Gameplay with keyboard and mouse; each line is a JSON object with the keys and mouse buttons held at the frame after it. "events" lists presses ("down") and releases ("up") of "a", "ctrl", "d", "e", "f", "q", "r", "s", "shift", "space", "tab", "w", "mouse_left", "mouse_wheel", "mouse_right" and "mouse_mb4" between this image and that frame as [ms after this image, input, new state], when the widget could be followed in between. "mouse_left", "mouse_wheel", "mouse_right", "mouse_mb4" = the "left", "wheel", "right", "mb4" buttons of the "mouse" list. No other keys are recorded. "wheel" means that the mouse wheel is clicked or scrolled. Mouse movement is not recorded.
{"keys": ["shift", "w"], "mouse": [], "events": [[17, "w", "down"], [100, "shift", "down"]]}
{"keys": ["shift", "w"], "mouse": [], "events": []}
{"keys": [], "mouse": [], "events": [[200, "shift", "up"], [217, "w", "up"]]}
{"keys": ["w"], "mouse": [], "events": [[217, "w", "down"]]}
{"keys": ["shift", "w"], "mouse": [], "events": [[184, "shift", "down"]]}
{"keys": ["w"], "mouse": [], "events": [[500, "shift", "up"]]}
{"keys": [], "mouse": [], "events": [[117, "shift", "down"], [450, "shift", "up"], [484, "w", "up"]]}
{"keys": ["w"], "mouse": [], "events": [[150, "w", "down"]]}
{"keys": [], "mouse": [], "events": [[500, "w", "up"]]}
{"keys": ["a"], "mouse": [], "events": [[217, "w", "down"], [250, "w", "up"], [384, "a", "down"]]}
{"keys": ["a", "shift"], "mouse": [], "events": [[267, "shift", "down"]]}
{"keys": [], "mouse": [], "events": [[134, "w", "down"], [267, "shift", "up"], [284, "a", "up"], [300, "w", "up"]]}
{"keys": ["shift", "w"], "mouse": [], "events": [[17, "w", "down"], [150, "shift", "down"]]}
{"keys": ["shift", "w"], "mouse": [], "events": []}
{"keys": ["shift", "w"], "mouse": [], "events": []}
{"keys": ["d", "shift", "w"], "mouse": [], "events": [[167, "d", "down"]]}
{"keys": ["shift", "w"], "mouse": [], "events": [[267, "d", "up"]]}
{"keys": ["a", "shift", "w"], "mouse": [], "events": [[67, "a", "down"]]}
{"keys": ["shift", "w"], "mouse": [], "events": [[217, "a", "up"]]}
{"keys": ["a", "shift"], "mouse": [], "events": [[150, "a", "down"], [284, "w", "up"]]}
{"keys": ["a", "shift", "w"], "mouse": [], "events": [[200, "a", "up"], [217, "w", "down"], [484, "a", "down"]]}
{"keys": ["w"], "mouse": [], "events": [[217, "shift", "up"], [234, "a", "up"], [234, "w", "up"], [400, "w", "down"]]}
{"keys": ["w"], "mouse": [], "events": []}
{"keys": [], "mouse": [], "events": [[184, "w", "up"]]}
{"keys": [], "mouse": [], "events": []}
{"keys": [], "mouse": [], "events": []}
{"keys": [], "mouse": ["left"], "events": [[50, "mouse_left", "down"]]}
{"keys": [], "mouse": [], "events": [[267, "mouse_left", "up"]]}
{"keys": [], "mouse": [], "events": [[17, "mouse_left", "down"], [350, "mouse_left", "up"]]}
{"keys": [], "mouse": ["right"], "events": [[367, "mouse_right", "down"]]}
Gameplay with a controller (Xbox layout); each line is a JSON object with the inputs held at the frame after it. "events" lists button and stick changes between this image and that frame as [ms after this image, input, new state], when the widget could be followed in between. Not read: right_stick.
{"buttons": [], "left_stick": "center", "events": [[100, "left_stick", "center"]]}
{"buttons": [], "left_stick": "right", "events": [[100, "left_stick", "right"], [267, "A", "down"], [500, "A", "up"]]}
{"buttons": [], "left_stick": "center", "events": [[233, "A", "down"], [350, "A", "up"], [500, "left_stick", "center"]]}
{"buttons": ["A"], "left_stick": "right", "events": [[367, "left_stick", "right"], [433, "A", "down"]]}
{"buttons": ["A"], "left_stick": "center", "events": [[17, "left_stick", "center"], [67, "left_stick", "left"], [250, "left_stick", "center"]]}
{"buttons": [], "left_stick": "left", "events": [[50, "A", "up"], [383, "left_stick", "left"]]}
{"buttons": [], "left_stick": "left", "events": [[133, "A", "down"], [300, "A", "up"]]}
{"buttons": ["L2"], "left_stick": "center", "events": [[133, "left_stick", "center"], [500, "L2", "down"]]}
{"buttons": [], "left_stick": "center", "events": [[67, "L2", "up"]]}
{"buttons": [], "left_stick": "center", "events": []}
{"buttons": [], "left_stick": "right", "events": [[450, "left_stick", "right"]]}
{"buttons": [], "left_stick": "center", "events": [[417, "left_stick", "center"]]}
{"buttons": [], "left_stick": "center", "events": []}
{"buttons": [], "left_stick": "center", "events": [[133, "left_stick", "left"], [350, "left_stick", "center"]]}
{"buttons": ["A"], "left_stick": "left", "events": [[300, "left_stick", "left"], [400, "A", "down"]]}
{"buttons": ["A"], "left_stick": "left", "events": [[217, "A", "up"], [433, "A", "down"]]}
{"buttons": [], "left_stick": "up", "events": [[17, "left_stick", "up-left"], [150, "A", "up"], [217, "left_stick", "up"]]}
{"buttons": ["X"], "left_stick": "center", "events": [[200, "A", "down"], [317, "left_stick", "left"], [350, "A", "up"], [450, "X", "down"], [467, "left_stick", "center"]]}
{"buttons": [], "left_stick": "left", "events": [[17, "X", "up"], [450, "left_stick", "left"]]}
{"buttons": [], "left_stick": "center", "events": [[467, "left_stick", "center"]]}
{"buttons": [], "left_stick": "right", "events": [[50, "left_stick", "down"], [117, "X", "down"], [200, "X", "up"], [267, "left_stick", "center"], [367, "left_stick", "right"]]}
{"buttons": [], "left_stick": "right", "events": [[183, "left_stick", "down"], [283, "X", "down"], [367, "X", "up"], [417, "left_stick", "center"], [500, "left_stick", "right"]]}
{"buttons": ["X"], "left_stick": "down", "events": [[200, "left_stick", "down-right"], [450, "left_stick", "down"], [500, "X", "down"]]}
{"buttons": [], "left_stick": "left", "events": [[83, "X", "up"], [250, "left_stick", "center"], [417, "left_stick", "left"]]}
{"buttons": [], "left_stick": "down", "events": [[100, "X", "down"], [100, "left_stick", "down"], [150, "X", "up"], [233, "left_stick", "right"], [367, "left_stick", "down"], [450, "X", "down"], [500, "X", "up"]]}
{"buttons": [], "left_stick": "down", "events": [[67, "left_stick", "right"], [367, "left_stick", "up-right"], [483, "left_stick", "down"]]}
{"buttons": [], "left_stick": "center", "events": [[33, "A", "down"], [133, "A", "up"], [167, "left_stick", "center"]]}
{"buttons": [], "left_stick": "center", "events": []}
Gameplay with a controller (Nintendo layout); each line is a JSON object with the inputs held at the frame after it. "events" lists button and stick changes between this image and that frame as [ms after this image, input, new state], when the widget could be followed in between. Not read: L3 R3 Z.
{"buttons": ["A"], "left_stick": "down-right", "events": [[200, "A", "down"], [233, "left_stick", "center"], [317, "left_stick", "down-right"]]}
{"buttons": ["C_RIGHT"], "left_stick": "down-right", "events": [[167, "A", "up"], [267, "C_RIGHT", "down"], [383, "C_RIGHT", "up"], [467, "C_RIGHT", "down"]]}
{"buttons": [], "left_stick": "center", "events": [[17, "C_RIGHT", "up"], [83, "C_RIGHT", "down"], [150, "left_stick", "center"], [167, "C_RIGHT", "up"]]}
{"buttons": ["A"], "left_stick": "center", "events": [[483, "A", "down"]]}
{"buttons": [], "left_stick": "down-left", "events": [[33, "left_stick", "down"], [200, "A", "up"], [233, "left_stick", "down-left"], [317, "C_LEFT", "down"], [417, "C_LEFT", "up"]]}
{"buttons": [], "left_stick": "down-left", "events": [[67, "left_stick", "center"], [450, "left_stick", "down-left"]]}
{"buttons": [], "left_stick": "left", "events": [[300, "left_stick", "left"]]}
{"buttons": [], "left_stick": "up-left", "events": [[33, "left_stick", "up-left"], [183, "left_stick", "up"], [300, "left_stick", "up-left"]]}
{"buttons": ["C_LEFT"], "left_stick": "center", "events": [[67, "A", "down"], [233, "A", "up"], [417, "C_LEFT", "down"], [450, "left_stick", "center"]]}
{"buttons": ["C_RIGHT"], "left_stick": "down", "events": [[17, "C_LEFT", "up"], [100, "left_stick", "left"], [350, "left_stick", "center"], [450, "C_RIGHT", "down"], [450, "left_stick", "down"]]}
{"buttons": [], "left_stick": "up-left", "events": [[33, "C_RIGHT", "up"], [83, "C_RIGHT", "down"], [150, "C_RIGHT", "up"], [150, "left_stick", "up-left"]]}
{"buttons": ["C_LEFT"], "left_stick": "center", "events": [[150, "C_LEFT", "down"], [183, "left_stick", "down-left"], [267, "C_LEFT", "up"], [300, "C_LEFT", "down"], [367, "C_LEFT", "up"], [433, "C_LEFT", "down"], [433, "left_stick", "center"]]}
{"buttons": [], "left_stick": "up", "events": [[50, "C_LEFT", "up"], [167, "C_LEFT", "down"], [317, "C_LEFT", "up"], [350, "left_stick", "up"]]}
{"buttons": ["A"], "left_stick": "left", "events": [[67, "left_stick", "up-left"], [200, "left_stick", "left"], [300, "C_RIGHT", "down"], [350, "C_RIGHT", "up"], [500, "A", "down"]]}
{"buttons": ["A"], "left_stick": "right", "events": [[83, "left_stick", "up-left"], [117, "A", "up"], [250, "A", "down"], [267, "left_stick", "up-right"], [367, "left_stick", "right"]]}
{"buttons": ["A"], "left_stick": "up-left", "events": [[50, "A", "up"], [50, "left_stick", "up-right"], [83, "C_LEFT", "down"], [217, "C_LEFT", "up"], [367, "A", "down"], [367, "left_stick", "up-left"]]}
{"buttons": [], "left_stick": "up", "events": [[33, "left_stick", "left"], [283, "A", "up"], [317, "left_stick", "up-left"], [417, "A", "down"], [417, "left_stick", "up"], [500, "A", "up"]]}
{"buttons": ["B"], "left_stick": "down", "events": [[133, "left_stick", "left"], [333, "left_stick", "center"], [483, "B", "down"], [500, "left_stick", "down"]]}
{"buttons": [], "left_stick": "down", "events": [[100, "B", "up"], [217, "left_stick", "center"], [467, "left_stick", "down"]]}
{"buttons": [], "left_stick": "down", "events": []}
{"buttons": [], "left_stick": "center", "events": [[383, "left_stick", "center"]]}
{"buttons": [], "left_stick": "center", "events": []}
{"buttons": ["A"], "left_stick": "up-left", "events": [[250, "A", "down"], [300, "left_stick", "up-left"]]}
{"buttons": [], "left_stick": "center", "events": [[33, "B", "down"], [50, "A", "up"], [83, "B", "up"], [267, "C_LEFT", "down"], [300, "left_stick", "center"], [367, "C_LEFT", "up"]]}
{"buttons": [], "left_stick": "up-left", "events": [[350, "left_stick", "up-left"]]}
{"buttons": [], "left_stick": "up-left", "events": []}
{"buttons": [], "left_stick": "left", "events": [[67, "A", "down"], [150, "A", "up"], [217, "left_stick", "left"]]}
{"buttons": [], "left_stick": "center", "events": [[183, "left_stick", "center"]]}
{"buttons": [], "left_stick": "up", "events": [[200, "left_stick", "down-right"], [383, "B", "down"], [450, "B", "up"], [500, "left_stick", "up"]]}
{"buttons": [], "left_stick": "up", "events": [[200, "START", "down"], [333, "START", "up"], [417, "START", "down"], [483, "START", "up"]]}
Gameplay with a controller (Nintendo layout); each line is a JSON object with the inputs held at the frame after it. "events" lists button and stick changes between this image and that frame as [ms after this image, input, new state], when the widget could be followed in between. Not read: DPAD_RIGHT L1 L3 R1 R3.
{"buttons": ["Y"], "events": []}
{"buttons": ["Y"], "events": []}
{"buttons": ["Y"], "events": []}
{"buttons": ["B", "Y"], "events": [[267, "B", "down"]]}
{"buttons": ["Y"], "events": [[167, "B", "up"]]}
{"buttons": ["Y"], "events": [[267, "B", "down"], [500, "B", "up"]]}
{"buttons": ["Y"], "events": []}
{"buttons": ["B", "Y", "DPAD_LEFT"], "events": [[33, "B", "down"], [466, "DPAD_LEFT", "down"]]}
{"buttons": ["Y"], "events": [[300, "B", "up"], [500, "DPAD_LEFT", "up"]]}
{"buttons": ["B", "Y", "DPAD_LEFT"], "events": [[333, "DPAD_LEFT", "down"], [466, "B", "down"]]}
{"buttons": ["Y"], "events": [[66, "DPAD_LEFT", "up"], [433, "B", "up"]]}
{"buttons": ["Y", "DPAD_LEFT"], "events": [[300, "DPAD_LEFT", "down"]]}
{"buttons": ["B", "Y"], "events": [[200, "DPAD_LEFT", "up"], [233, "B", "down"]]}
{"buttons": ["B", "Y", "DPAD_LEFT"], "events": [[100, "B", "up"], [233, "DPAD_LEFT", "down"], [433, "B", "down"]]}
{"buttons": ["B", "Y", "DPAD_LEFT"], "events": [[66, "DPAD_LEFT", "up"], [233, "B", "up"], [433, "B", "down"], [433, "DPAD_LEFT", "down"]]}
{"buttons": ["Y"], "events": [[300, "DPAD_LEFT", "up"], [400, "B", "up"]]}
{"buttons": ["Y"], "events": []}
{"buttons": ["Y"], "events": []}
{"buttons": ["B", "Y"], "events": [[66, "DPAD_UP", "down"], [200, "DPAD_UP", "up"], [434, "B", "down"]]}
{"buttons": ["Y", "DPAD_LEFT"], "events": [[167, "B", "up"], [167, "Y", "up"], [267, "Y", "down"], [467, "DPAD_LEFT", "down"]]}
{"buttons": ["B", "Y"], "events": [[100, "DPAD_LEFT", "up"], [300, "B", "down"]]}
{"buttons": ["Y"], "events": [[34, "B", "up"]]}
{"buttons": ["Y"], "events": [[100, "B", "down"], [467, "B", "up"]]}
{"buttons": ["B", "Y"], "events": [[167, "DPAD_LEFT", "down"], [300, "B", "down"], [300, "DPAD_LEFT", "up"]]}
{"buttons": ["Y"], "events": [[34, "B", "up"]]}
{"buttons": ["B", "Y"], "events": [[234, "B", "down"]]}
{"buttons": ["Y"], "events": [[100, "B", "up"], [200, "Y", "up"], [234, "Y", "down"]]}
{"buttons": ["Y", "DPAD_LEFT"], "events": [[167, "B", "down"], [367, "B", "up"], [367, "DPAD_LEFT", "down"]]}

BRIEF:
Return the lines above that include the string "layout".

SOLUTION:
Gameplay with a controller (Xbox layout); each line is a JSON object with the inputs held at the frame after it. "events" lists button and stick changes between this image and that frame as [ms after this image, input, new state], when the widget could be followed in between. Not read: right_stick.
Gameplay with a controller (Nintendo layout); each line is a JSON object with the inputs held at the frame after it. "events" lists button and stick changes between this image and that frame as [ms after this image, input, new state], when the widget could be followed in between. Not read: L3 R3 Z.
Gameplay with a controller (Nintendo layout); each line is a JSON object with the inputs held at the frame after it. "events" lists button and stick changes between this image and that frame as [ms after this image, input, new state], when the widget could be followed in between. Not read: DPAD_RIGHT L1 L3 R1 R3.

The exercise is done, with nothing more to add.